#### SOURCE MATERIAL ####
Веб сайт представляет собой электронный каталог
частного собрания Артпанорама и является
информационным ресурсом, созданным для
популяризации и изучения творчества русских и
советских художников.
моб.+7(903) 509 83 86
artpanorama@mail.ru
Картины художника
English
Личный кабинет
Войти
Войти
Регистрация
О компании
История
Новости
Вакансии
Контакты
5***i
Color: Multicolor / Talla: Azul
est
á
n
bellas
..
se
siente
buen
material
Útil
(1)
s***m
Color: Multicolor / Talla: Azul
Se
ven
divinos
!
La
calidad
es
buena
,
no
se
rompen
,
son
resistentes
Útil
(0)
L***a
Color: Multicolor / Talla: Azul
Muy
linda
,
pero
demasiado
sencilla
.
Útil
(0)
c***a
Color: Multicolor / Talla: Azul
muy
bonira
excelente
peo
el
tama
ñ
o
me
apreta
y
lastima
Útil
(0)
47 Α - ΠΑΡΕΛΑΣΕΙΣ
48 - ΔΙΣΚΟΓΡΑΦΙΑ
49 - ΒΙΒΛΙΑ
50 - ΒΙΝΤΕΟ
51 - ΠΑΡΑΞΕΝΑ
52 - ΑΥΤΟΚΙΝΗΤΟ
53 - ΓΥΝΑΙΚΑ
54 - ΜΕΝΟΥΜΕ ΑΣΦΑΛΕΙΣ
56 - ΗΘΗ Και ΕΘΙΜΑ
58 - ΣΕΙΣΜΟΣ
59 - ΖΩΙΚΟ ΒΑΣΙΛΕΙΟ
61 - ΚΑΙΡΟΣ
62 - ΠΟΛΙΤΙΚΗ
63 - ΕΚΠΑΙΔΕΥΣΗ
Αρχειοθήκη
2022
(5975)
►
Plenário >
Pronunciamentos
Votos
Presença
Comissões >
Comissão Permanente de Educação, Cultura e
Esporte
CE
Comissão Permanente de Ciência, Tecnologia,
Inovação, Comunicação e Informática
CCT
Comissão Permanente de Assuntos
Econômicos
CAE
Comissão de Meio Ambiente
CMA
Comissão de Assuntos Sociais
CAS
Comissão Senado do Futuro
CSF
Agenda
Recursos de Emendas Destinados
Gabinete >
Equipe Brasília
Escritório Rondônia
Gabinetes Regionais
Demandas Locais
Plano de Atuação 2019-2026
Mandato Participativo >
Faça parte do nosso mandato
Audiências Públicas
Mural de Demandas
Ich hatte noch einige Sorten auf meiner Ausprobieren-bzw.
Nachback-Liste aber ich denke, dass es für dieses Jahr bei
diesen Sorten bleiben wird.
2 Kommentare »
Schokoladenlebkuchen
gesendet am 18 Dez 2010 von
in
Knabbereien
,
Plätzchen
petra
####
Reproduce exactly the entries above, limited to the lines from the one with "59 - ΖΩΙΚΟ ΒΑΣΙΛΕΙΟ" through the one with "Ich hatte noch", both included.

■ WRITTEN ANSWER:
59 - ΖΩΙΚΟ ΒΑΣΙΛΕΙΟ
61 - ΚΑΙΡΟΣ
62 - ΠΟΛΙΤΙΚΗ
63 - ΕΚΠΑΙΔΕΥΣΗ
Αρχειοθήκη
2022
(5975)
►
Plenário >
Pronunciamentos
Votos
Presença
Comissões >
Comissão Permanente de Educação, Cultura e
Esporte
CE
Comissão Permanente de Ciência, Tecnologia,
Inovação, Comunicação e Informática
CCT
Comissão Permanente de Assuntos
Econômicos
CAE
Comissão de Meio Ambiente
CMA
Comissão de Assuntos Sociais
CAS
Comissão Senado do Futuro
CSF
Agenda
Recursos de Emendas Destinados
Gabinete >
Equipe Brasília
Escritório Rondônia
Gabinetes Regionais
Demandas Locais
Plano de Atuação 2019-2026
Mandato Participativo >
Faça parte do nosso mandato
Audiências Públicas
Mural de Demandas
Ich hatte noch einige Sorten auf meiner Ausprobieren-bzw.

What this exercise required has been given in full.